(Stored items)
══════════════════════════════
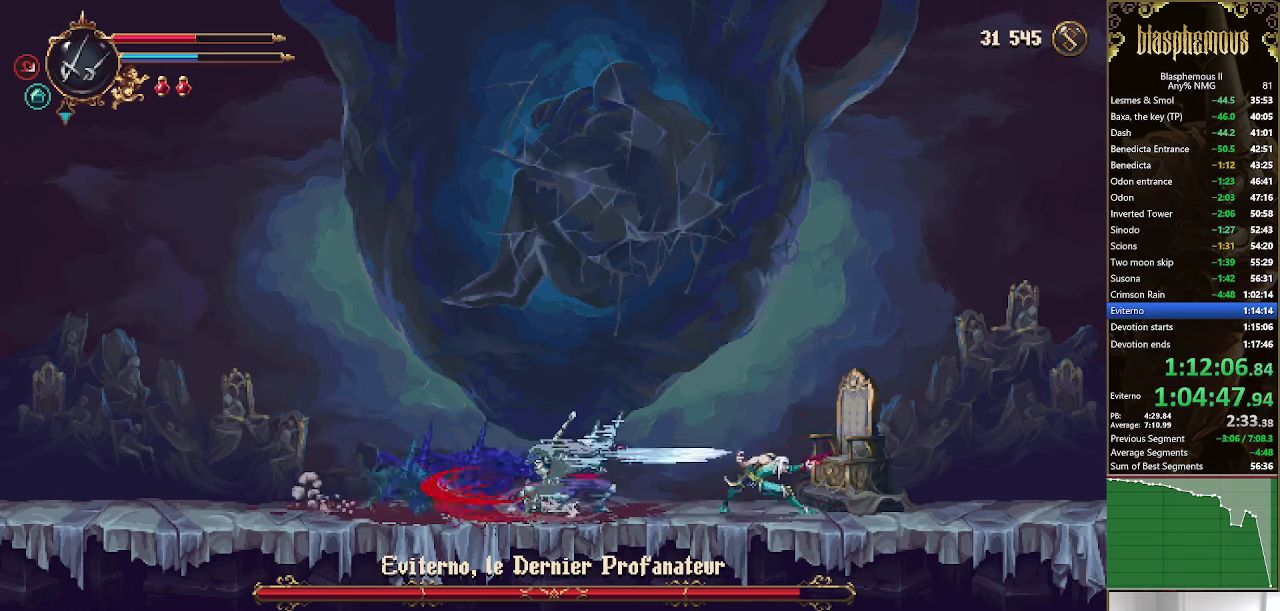
{"buttons": [], "left_stick": "center", "right_stick": "center", "events": [[100, "SQUARE", "up"], [167, "DPAD_RIGHT", "up"], [167, "R2", "up"]]}
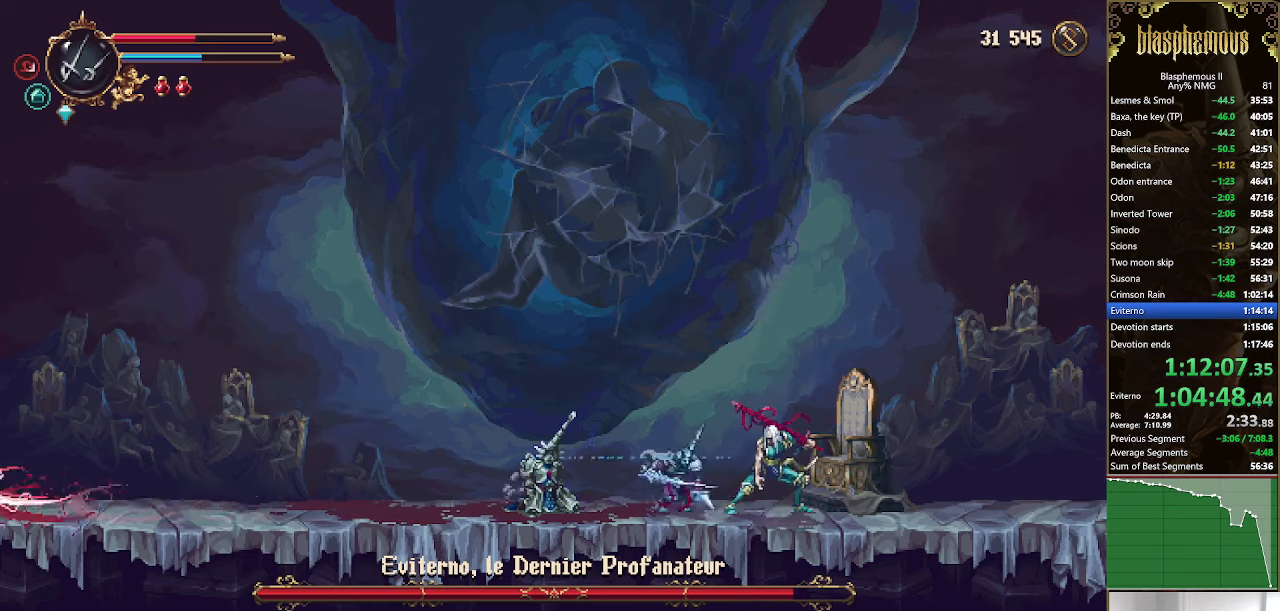
{"buttons": ["R2"], "left_stick": "center", "right_stick": "center", "events": [[300, "SQUARE", "down"], [400, "SQUARE", "up"], [433, "R2", "down"]]}
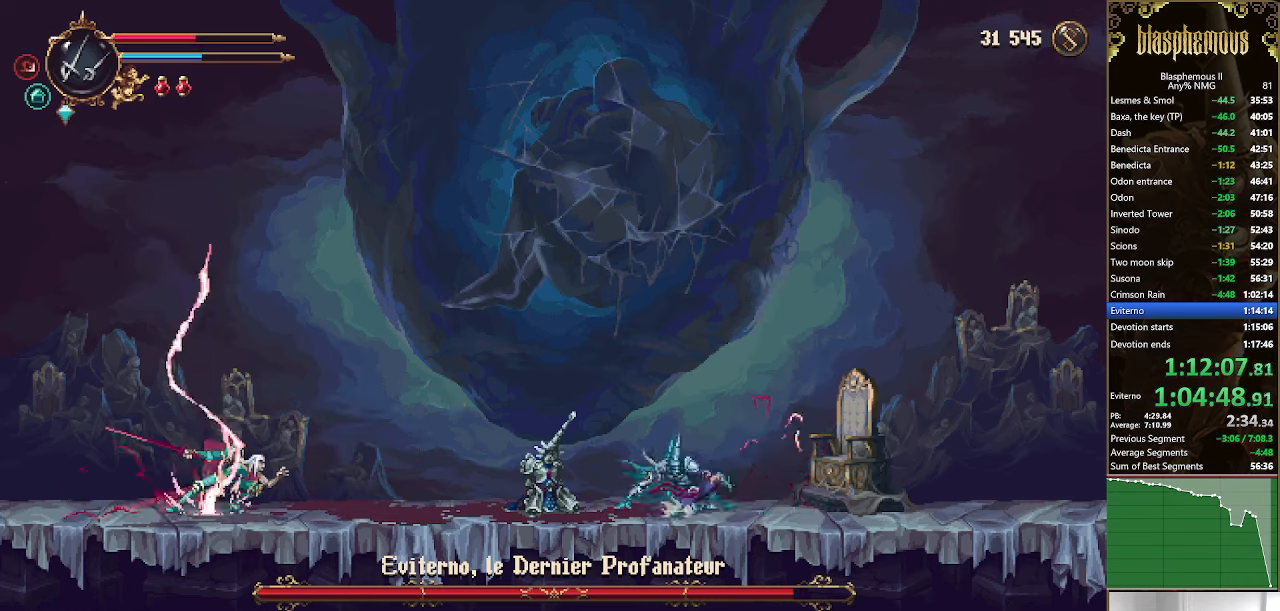
{"buttons": ["DPAD_LEFT"], "left_stick": "center", "right_stick": "center", "events": [[133, "R2", "up"], [367, "DPAD_LEFT", "down"], [400, "CROSS", "down"], [500, "CROSS", "up"]]}
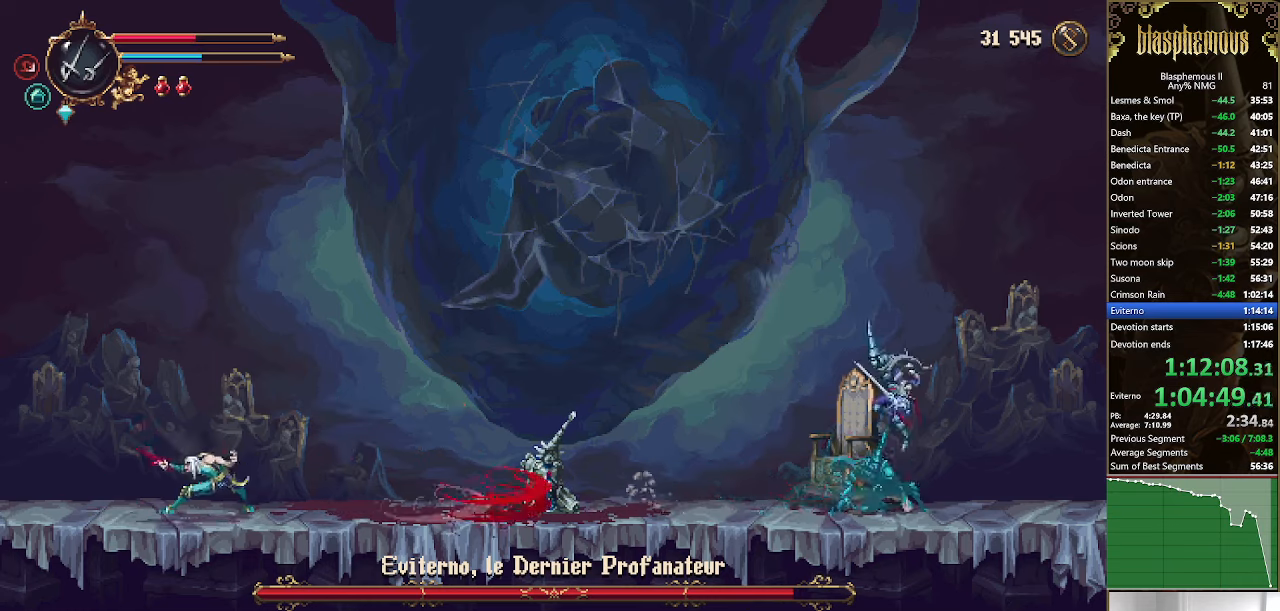
{"buttons": [], "left_stick": "center", "right_stick": "center", "events": [[433, "DPAD_LEFT", "up"]]}
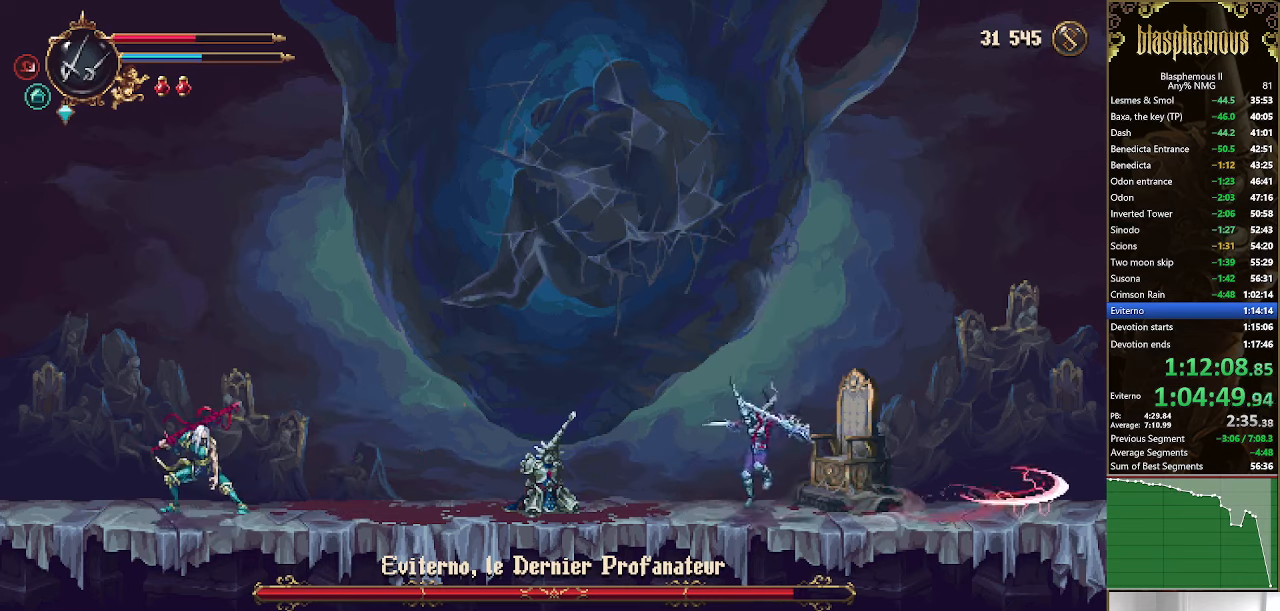
{"buttons": ["SQUARE", "R2"], "left_stick": "center", "right_stick": "center", "events": [[300, "R2", "down"], [433, "SQUARE", "down"]]}
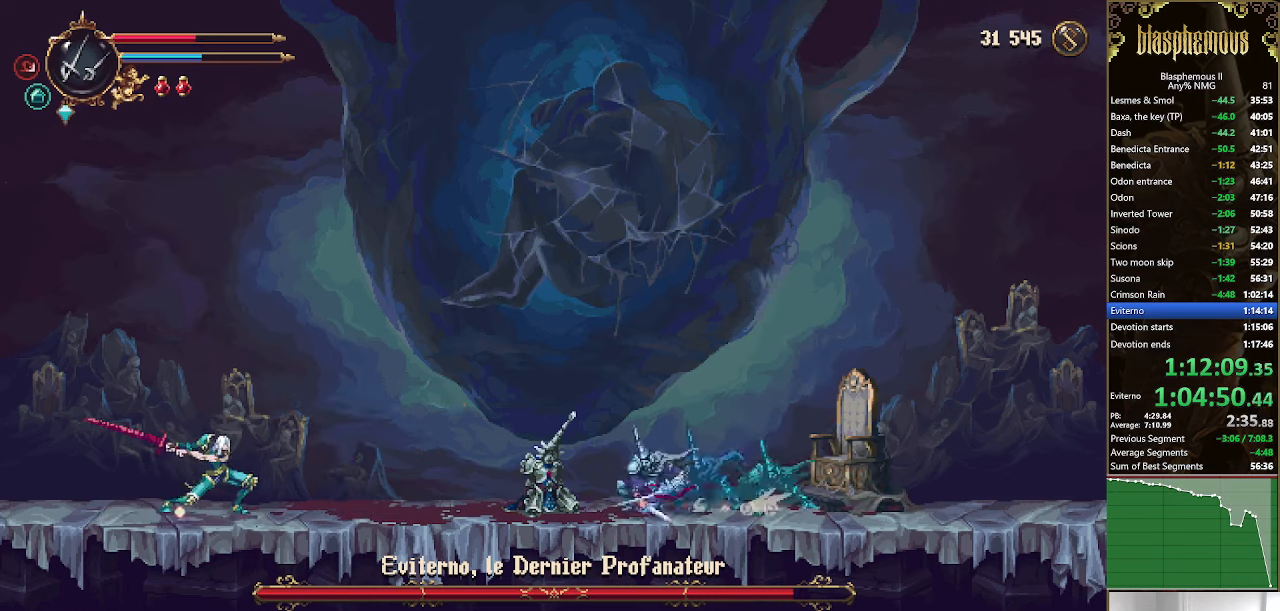
{"buttons": ["DPAD_LEFT"], "left_stick": "center", "right_stick": "center", "events": [[333, "DPAD_LEFT", "down"], [400, "R2", "up"], [400, "SQUARE", "up"]]}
══════════════════════════════
Whenever the word "SQUARE" shows up in a line of the entries, list that line.

EXPECTED ANSWER:
{"buttons": [], "left_stick": "center", "right_stick": "center", "events": [[100, "SQUARE", "up"], [167, "DPAD_RIGHT", "up"], [167, "R2", "up"]]}
{"buttons": ["R2"], "left_stick": "center", "right_stick": "center", "events": [[300, "SQUARE", "down"], [400, "SQUARE", "up"], [433, "R2", "down"]]}
{"buttons": ["SQUARE", "R2"], "left_stick": "center", "right_stick": "center", "events": [[300, "R2", "down"], [433, "SQUARE", "down"]]}
{"buttons": ["DPAD_LEFT"], "left_stick": "center", "right_stick": "center", "events": [[333, "DPAD_LEFT", "down"], [400, "R2", "up"], [400, "SQUARE", "up"]]}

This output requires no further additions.